Recognizing the importance of education he established a yeshiva on the synagogue’s premises, which he called Rosh Pina, Hebrew for “cornerstone”. Existing for nine years, it trained some 90 students in subjects ranging from Hebrew to Jewish history and tradition.

Unfortunately the anti-semitism rampant in Europe during the 1930s also swept through Portugal.  In 1935, a local Porto priest named Tomaz Almeida set in motion events that ultimately led to Barros Basto’s dismissal from the army and the disintegration of his movement.

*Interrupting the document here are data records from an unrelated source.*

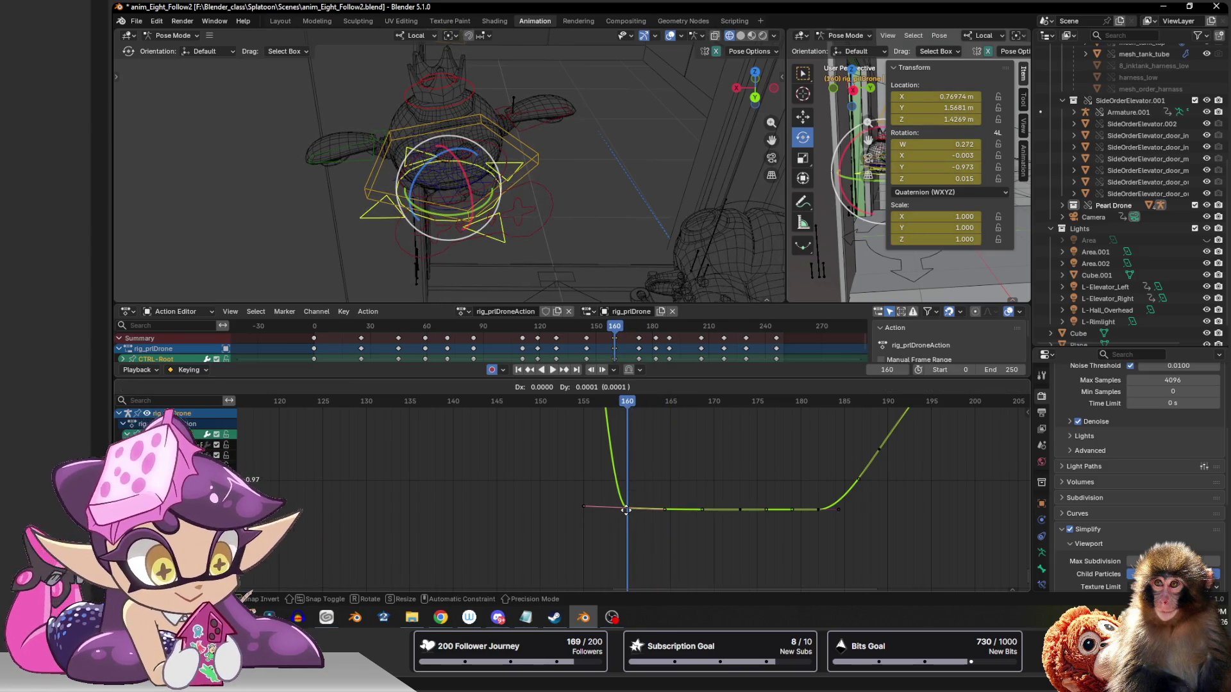
mouse_move(626, 402)
left_mouse_down()
mouse_move(610, 402)
mouse_move(651, 404)
mouse_move(626, 404)
left_mouse_up()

Anxious to stem the tide of those abandoning Catholicism to return to Judaism, Almeida brought trumped up charges against Barros Basto to the police, alleging he was a “degenerate” who engaged in homosexual acts with his students. The Porto prosecutor brought charges leading the Portuguese Army to initiate court-martial proceedings against him. After dragging on for over two years, the case was finally dropped in 1937 for lack of evidence.

But the damage was done. By the mid-1930s the thousands inspired to investigate their Jewish ancestry and heritage quickly got the message that it was not yet safe to return to Judaism.. The movement then faded away almost as quickly as it began.

In 1943, the Portuguese Ministry of Defense, citing unspecified reasons of “good and welfare”, revoked Barros Basto’s commission as an officer and dismissed him from the service, leading historians to dub him the “Portuguese Dreyfus” (after the French general staff officer Alfred Dreyfus, who was wrongly accused and convicted of treason in 1894).

And yet for a few brief years, thousands, whose ancestors had been coerced into adopting Christianity five hundred years ago, suddenly stepped out of hiding and sought to reclaim what had been taken from them by force.

Many books published about him to highlight his significance. The latest, as far as I am aware was by Puedro Sinde in September 2007 called THE PORTUGUESE DREYFUS.